Sears Holdings announced yesterday that it currently plans to release financial results for its fiscal 2009 fourth quarter and full year on February 23, 2010, before the market opens. It will be interesting to see how their year ends.
So far though, their performance has been dismal. If you had invested a $100 in Sears in 2005, you would have lost three-quarters of that money by January 2009. The chart below is from SHLD’s form 10-K for the year ending Jan, 2009.
Since the merger of Sears with K-mart, Sears Holdings has charted out a plan for the merged retailer that focuses away from their brick-and-mortar stores. The strategy by itself may not be without merit, however, the planning and execution seems to be poor.
There is generally a lot of advantages that a conventional retailer can leverage when shifting their focus to online retailing. In fact, there is much more opportunity in a multi-channel retail environment rather than a single channel for retailers with broad assortments. A multi-channel retailer has the opportunity of presenting multiple ways for the customer to interact with them with each interaction having the potential for a sale. A multi-channel retailer also has the opportunity consolidate all their merchandising and supply chain assets to further reduce their owns costs to serve the end-customer whether that customer chooses to interact through an online, store, catalog, kiosk, or even a multitude of channels for a single interaction. This opportunity is lost for a retailer who is completely online – after all, you can’t buy a Kindle from Amazon and go return at a store if you did not like it. There are definite advantages associated with each of the channels and they can be leveraged through technology enabled processes that allows the customer to have a pleasant cross-channel experience and allows the corporation to spread the costs.
This seems to be a point totally lost on SHLD. The reduced investments in the stores have practically choked off customer interest/loyalty in a brand that was build over a very long time. The general message boards are abuzz with unhappy customers – the situation is very similar to the time at The Home Depot when Nardelli took over and cut all investments in stores and drastically reduced the number of associates on the floor in his effort to trim all possible expenses. Sears seems to be following a similar track. SHLD did take a leaf from Wal-mart and has started some amount of customer-facing integration between the online and retail channels, so that the customers can buy online, pick-up at a store, return an online purchase to a store, etc. It would work well if the stores were actually equipped to handle this, which requires adequate systems and people support – otherwise why would you direct your online channel customers to your stores if a pleasant interaction cannot be guaranteed? The reduced investments in the stores are bound to affect the cross-channel customer experience making it a questionable strategy.

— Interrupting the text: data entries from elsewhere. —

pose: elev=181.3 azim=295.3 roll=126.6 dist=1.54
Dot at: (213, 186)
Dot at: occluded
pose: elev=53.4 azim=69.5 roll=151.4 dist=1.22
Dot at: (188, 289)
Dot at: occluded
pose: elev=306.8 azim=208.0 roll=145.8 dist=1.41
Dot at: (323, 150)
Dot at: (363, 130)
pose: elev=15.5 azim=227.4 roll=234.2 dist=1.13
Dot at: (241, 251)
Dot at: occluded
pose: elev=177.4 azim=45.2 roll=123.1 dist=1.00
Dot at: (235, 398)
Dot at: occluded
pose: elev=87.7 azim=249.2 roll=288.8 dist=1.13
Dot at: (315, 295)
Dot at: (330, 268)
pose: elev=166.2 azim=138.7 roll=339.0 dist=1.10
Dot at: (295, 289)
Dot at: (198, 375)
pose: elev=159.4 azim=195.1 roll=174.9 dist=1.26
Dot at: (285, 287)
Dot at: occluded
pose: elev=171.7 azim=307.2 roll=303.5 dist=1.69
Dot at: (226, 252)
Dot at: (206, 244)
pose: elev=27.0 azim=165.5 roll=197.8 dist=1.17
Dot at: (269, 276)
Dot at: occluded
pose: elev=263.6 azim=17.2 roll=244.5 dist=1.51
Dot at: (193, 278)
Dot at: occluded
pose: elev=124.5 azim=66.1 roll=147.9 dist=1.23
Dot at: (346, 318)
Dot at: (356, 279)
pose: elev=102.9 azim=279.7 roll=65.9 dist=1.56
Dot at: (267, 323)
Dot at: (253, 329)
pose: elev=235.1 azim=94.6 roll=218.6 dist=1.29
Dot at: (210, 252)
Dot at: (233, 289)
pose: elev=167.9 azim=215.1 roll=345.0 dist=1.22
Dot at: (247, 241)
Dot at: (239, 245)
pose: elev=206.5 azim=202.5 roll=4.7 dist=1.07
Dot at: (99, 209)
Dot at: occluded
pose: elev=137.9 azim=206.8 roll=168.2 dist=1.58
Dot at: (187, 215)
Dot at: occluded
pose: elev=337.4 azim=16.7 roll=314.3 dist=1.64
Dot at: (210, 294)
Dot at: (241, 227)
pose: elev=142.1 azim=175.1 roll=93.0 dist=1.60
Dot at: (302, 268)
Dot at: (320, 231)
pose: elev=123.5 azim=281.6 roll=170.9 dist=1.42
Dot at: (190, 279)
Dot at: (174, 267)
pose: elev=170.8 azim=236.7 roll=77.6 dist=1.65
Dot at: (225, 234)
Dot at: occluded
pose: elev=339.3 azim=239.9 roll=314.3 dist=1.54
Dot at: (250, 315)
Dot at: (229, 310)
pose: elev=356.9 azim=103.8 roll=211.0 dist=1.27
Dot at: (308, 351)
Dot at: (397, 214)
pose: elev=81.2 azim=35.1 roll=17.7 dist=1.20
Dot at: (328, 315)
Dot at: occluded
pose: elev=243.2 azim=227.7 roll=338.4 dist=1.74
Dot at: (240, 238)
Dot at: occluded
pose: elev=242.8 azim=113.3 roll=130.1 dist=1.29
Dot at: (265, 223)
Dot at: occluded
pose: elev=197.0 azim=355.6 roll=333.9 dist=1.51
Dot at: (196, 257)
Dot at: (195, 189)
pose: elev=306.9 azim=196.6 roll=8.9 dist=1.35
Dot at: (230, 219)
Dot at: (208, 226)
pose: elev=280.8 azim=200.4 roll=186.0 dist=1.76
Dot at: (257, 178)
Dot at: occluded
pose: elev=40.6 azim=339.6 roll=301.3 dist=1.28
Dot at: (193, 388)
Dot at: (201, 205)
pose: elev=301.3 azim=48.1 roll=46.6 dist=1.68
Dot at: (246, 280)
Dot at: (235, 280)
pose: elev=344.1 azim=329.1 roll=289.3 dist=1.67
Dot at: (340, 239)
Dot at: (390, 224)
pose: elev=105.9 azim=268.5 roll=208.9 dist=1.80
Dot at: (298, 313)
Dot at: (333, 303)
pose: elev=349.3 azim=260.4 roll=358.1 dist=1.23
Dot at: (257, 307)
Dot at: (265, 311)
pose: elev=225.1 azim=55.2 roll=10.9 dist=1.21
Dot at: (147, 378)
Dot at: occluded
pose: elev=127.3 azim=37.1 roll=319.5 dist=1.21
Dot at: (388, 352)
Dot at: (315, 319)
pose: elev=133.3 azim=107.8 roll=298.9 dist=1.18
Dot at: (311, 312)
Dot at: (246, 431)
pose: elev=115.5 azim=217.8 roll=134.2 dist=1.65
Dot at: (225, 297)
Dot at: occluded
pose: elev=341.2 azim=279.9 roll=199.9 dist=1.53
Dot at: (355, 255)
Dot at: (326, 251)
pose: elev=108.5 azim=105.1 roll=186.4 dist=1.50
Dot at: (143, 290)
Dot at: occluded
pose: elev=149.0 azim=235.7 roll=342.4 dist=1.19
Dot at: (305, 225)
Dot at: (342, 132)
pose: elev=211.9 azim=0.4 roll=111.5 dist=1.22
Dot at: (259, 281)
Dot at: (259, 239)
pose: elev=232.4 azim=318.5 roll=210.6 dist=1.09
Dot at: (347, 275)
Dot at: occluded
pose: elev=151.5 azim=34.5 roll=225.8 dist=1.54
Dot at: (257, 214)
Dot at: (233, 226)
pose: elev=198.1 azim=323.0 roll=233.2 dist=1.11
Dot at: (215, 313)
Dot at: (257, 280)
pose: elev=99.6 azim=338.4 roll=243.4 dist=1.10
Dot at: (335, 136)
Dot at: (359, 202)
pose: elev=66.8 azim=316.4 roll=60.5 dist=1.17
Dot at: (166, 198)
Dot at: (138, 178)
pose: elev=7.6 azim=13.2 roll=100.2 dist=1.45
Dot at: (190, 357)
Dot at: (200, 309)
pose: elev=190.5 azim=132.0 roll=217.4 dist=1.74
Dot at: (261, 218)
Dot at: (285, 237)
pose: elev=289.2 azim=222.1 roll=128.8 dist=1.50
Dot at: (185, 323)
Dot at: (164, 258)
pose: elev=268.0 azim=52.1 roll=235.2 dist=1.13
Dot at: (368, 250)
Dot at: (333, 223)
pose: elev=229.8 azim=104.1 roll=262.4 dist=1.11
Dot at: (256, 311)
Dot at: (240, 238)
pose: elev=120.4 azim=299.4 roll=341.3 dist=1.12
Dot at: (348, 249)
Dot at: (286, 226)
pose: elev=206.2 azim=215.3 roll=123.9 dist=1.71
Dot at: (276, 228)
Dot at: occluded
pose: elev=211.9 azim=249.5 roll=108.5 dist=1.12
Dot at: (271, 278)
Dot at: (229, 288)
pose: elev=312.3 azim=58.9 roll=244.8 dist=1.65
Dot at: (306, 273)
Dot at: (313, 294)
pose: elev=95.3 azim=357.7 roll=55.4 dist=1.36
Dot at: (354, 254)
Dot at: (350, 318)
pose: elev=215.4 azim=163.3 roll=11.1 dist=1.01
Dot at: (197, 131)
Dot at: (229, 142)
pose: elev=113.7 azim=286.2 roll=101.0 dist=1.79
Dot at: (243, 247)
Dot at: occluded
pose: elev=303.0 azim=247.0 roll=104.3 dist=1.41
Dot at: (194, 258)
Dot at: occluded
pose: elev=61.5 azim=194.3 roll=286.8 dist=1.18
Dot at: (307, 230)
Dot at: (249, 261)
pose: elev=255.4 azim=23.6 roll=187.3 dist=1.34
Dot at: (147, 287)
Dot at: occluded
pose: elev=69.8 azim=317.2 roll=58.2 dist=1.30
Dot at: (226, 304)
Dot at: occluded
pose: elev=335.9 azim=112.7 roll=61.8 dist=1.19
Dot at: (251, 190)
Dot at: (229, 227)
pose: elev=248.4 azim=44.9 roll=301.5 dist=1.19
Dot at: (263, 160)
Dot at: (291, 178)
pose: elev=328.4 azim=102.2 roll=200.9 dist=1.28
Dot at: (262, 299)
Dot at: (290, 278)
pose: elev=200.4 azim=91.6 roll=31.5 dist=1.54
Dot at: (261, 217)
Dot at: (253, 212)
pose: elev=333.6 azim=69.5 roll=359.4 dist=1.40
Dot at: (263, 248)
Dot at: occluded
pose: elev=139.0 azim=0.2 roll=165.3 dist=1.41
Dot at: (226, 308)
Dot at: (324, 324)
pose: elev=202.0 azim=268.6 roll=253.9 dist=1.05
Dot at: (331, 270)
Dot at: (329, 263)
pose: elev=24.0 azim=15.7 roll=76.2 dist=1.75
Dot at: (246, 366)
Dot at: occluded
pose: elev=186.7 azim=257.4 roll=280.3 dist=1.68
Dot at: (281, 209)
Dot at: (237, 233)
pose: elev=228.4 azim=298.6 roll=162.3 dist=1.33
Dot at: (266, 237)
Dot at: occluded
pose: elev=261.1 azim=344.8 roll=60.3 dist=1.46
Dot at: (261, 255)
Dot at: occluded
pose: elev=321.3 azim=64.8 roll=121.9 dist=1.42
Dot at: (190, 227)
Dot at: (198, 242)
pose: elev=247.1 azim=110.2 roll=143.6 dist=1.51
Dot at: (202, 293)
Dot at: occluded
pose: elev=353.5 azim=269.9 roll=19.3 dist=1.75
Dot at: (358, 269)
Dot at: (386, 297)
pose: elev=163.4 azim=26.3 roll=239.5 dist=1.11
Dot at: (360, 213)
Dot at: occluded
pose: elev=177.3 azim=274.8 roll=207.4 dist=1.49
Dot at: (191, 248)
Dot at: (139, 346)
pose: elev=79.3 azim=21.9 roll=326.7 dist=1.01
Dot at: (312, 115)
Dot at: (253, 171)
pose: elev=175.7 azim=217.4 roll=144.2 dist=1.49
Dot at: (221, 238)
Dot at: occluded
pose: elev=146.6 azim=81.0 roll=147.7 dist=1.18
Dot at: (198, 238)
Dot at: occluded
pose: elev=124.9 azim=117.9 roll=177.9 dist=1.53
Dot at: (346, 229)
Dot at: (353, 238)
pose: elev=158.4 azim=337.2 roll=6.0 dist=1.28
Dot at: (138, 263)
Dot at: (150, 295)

Second, SHLD investments simply don’t seem to be aligned with their strategy. Unlike the traditional retail, where human interaction can hide a lot of process imperfections, successful online retail depends heavily on well deployed processes. These processes not only substitute the human interaction in most situations, but are also largely responsible for reduced cost overheads through automation and technology. This requires large capital investments. While the customer facing processes like product catalogs, web-based order management are important, the back-end order-fulfillment and execution processes are the ones that can make-or-break an online retail experience for the customer. Finally, the supply chain processes for planning, replenishment, and distribution directly affect the competitiveness and hence the profitability of the operations.
All of this requires targeted capital investments in the supply chain and fulfillment technologies. Retail industry, in general, lags in such investments. When you compare SHLD with its usual completion, the picture looks even bleaker: Wal-mart spends close to 1% of its revenues on information technology and Target spends around 1.5%, and it accounts for almost 25% of all their total capital investments into technology. Given their revenues, these numbers are huge and reflect these companies’ commitment in investing in technology as a competitive advantage. While SHLD does not provide specific break-up of their capital investment in technology, assuming that the same 25% of their total capital investments goes into technology, SHLD’s technology investments dwarf to only a ¼% of their revenues. In 2008, these investments look like these: $2.7B for Wal-mart, over a billion dollars for Target, and a paltry $127M for Sears (SHLD 10-K reports total capital investments of $508M without specifying the break-up, we assumed 25% of total was spent on technology, which is in line with the ratio for Wal-mart & Target). This just does not seem to be enough to create a brand-new online force in retail, given the fact that neither Sears not K-mart has ever been a leader in supply chain or merchandising technologies, which means SHLD must start building these capabilities from relatively low levels of capabilities.
While their share price has recovered substantially during 2009, partly due to the management’s decision to repurchase $500M of shares, it will be interesting to see how the year closes on February 23 on their revenues (which are still shrinking) and income which were just over 1/10 of a percent in 2008!